Some more nattering about GM-free roleplaying

My incoherent thoughts evoked two comments, one by Cary (don’t know him from Adam, but the Internet is funny that way) who suggested Universalis, and one by Shiffer who suggested I look at Polaris. Now, I haven’t read either, but judging from what I’ve read about them, neither sounds like what I’m looking for.

Universalis seems to involve competative manipulation of the setting, through the currency of coins – spend coins to create new components of the setting, or to control components others create. I worry that this put the players too much in the GM author/director position, and less in the player/actor/immersive point of view.

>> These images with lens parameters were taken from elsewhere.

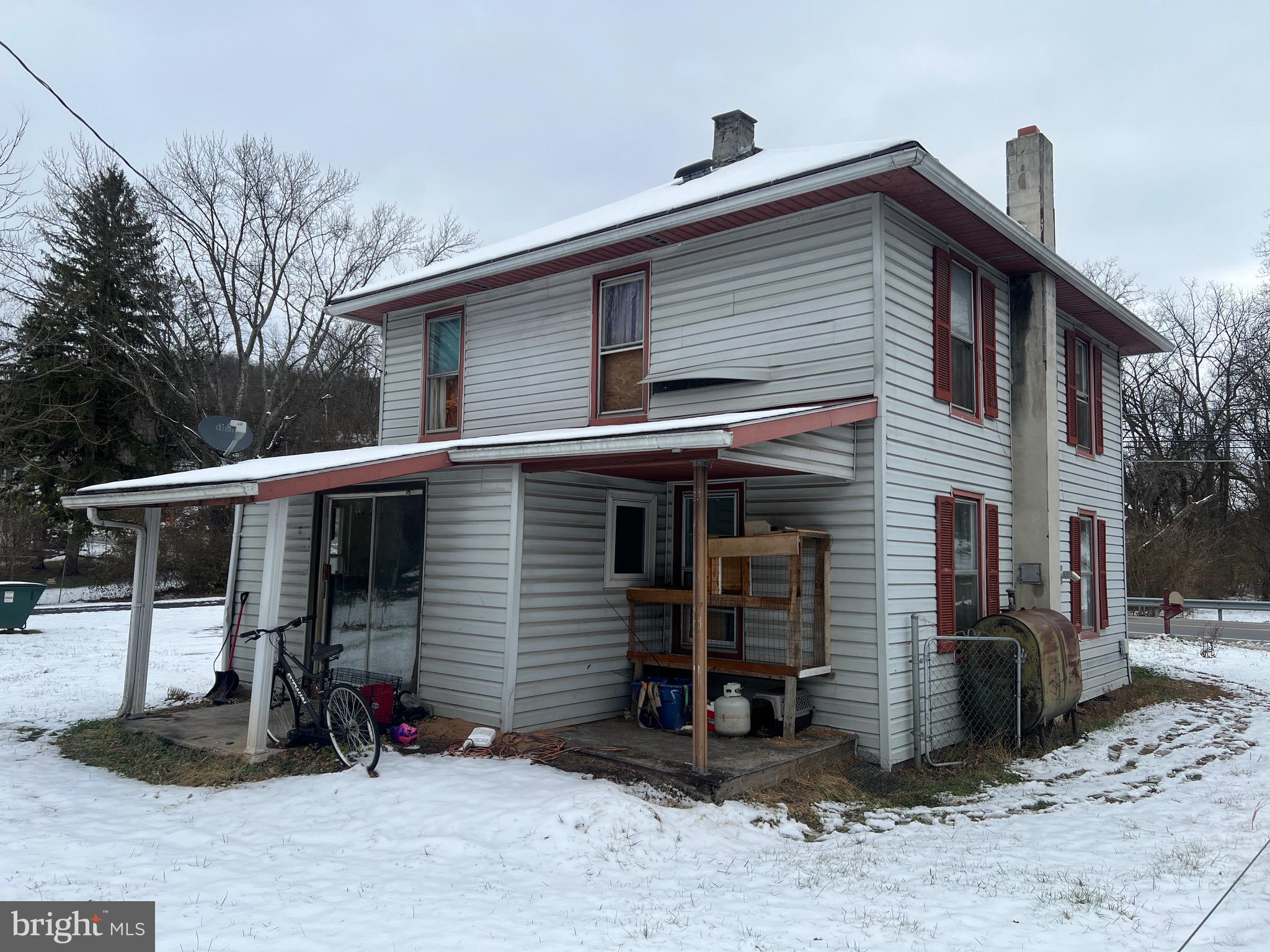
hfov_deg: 67.3
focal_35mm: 26
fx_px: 954
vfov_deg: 53.1
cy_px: 476
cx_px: 635
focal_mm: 5.7
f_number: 1.5
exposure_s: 1/2208
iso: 50
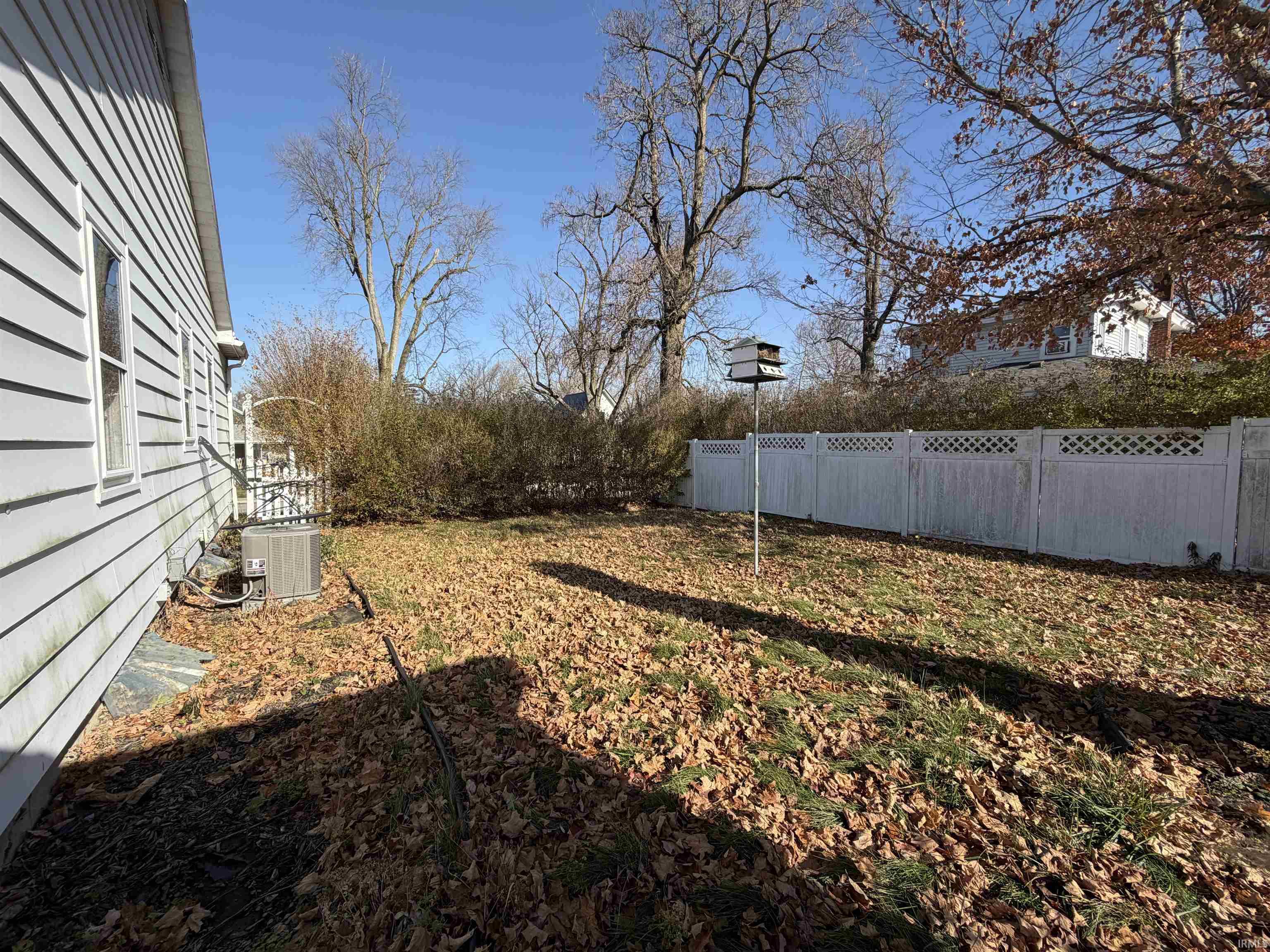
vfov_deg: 85.7
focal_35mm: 14
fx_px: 514
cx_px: 635
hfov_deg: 102.1
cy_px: 476
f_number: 2.2
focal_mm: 2.22
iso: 32
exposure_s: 1/770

Furthermore, the competitive aspect worries me – it reeks of Shmulik’s play style.

Also, the expenditure of coints seems to involve some book-keeping, reminding me of Ran‘s G_DS game (system designed with Jake), where a lot of book-keeping seemed an irrelevant break in the action (G_DS, a game of supernatural entities playing at being Gods and uplifting worshippers from the ooze, is perhaps one setting that something like Universalis could really fit. Ran was a brilliant GM for this, although our short-lived campaign did involve Shmulik, and I cried like a baby when my character died, soul-sucked into oblivion while fighting a Spider-god from another dimension).

Universalis does appear to have a mechanism I rather like, which involves buying more coins by adding complications to the setting. Although in the competative atmosphere, I suspect this might be another option for abuse.
But yeah, my “vision” of GM-free play is not “make everyone a GM” so that all the players are doing the god-game, but rather let the GM go down into player-land and immerse in character, with the system – and the join creativity of all the players – bringing up complications.

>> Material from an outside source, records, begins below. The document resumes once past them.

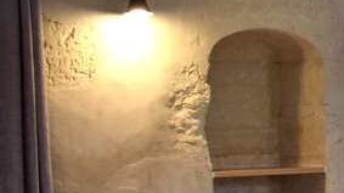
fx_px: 1277
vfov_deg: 8.6
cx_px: 802
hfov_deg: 12.4
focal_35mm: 140
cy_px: 201
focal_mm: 18
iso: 400
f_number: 4.5
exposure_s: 1/80
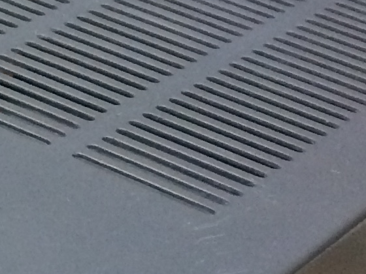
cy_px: 247
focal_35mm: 169
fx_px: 1787
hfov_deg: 10.6
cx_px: -398
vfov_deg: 8.8
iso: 250
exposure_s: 1/33
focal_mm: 4.15
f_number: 2.2
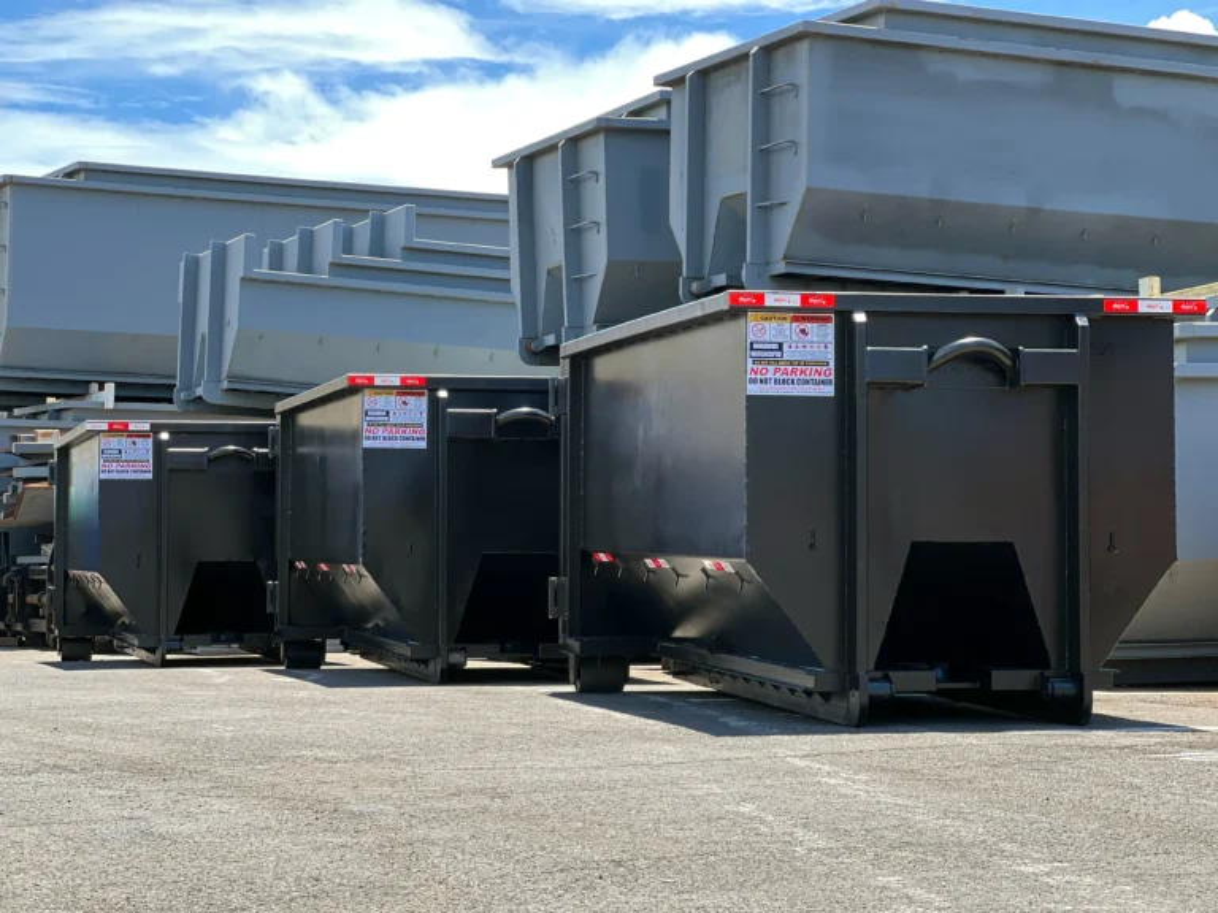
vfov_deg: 19.1
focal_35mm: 77
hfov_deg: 25.3
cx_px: 609
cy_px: 456
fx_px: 2709
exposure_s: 1/129
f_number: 2.8
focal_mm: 9
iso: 20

The desire for immersion is probably why I’m not keen on Polaris either – the entire ritual-based system is oriented on creating a distancing effect – which is excellent for the purpose of evoking the remote, long-lost fairy tale or legendary mood of that game’s setting, but isn’t quite what I need for running the sort of games I run to my peeps, or the sort of games I want to play in.

And sneaking into player-land is really what this is about.

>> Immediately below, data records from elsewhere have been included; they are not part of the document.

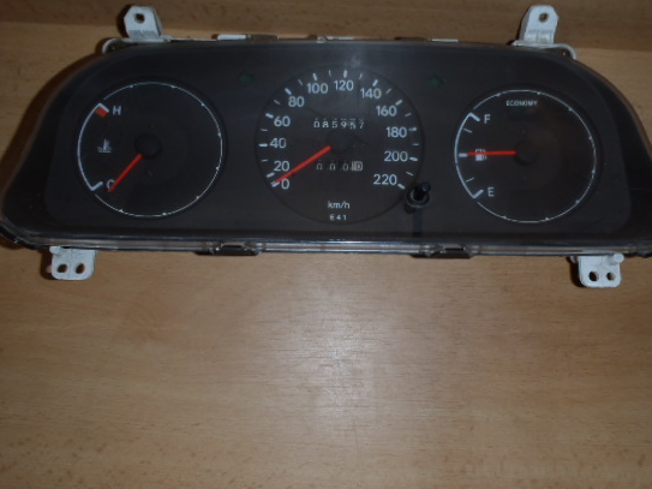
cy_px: 222
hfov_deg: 55.4
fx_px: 621
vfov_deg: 42.9
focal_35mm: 33
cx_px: 322
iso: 100
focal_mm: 5
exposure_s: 1/30
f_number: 3.9
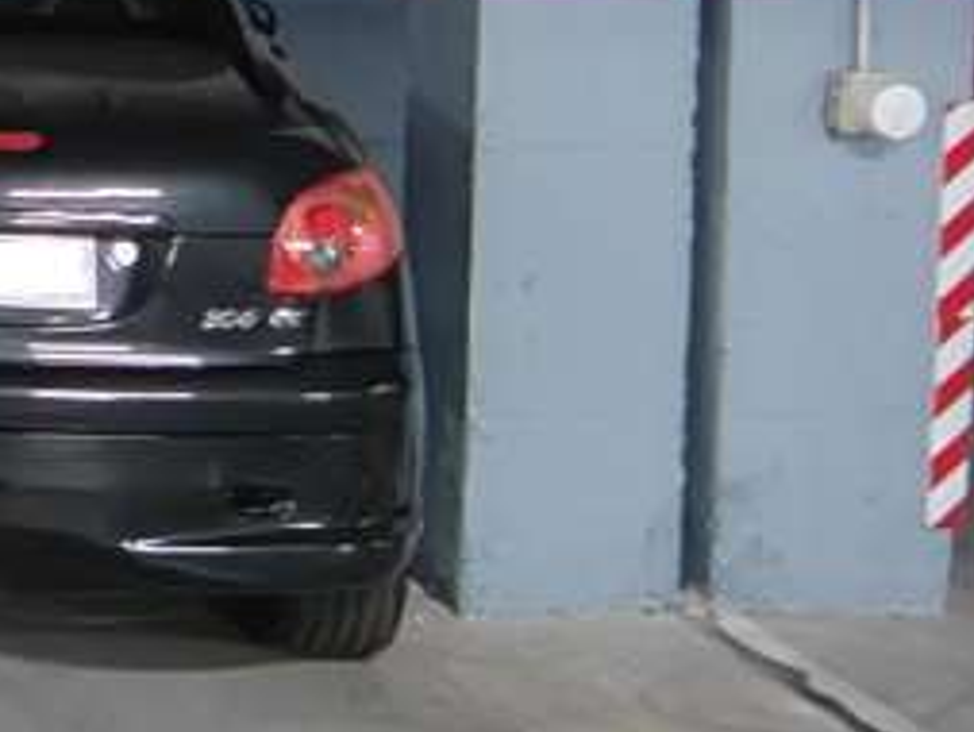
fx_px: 2168
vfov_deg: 18.5
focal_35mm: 77
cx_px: -508
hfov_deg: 21.2
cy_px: -48
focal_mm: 2.16
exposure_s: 1/13
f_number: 2.2
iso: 5000
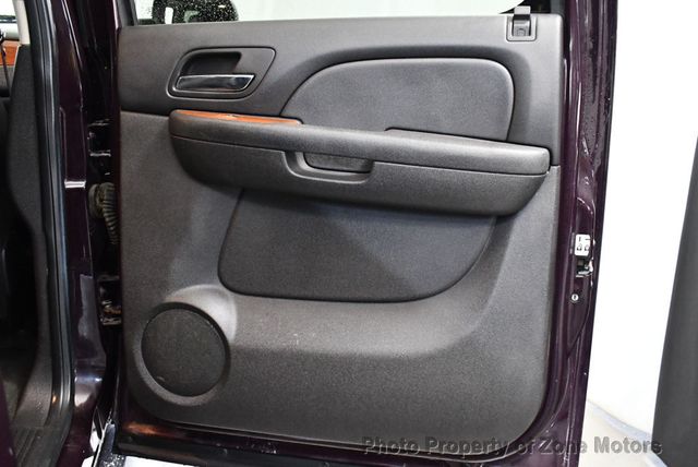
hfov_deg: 53.1
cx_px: 349
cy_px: 234
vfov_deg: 36.9
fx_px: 699
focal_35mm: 36
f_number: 3.5
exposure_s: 1/60
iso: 5000
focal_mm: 18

Or maybe forget about GM-less play, Tarot cards and XP for plot-complications or whatever unformed ideas I’ve got, and instead focus on the old trick of inserting a character that serves as “the GM’s PC”. I never really liked that technique, really.
Pauline – the plot-device that walks like an underwear model (but with glasses) – might be the closest I got, and that’s not very close at all.

Oh, yeah, there’s also Capes, which is GM-less and also Supes. Worth looking at, perhaps.